_YOUR GOAL:_
Copy every line of the material below verbatim, leaving out the pictures.

** start of ITEMS **

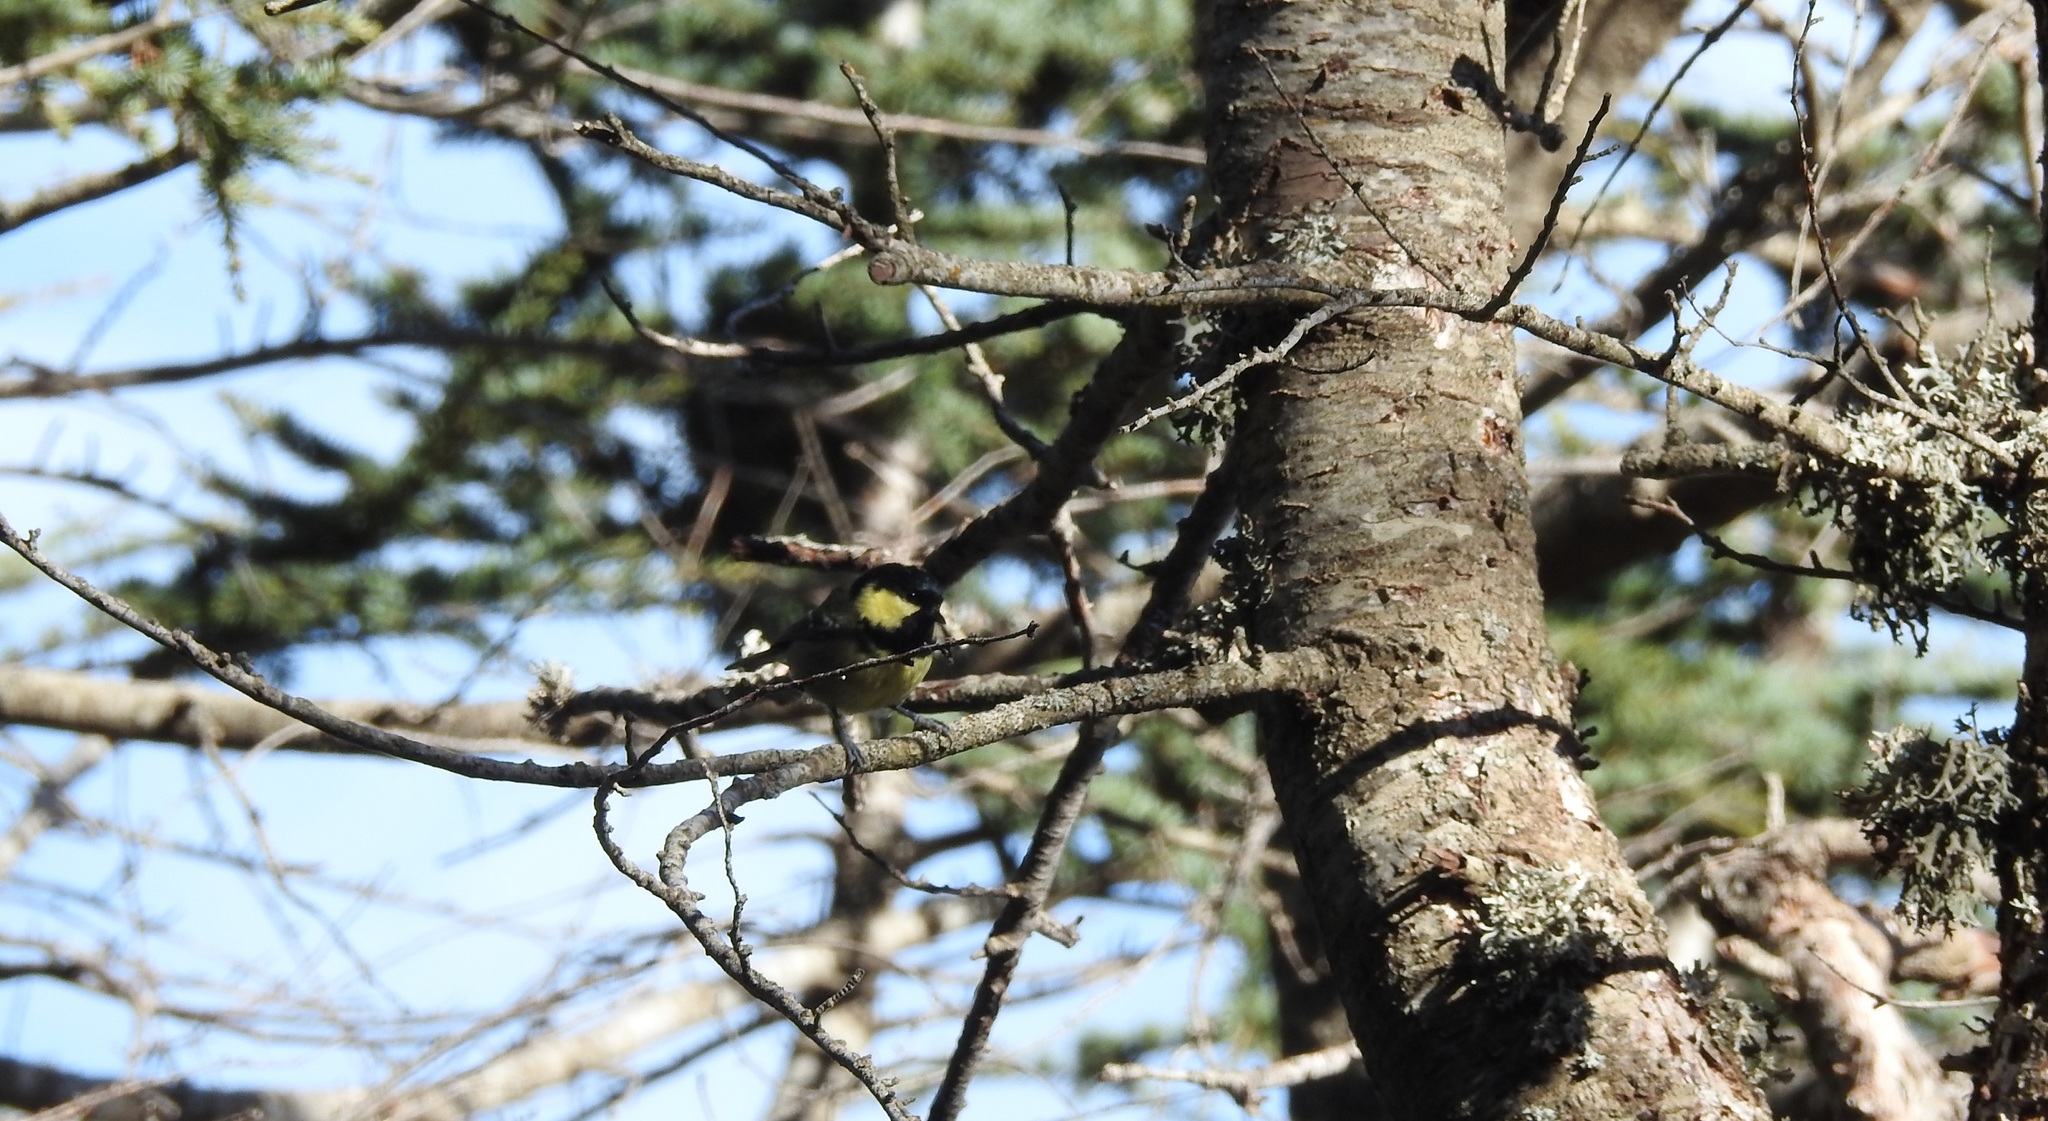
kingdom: Animalia
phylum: Chordata
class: Aves
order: Passeriformes
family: Paridae
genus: Periparus
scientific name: Periparus ater
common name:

** end of ITEMS **

_RESPONSE:_
kingdom: Animalia
phylum: Chordata
class: Aves
order: Passeriformes
family: Paridae
genus: Periparus
scientific name: Periparus ater
common name:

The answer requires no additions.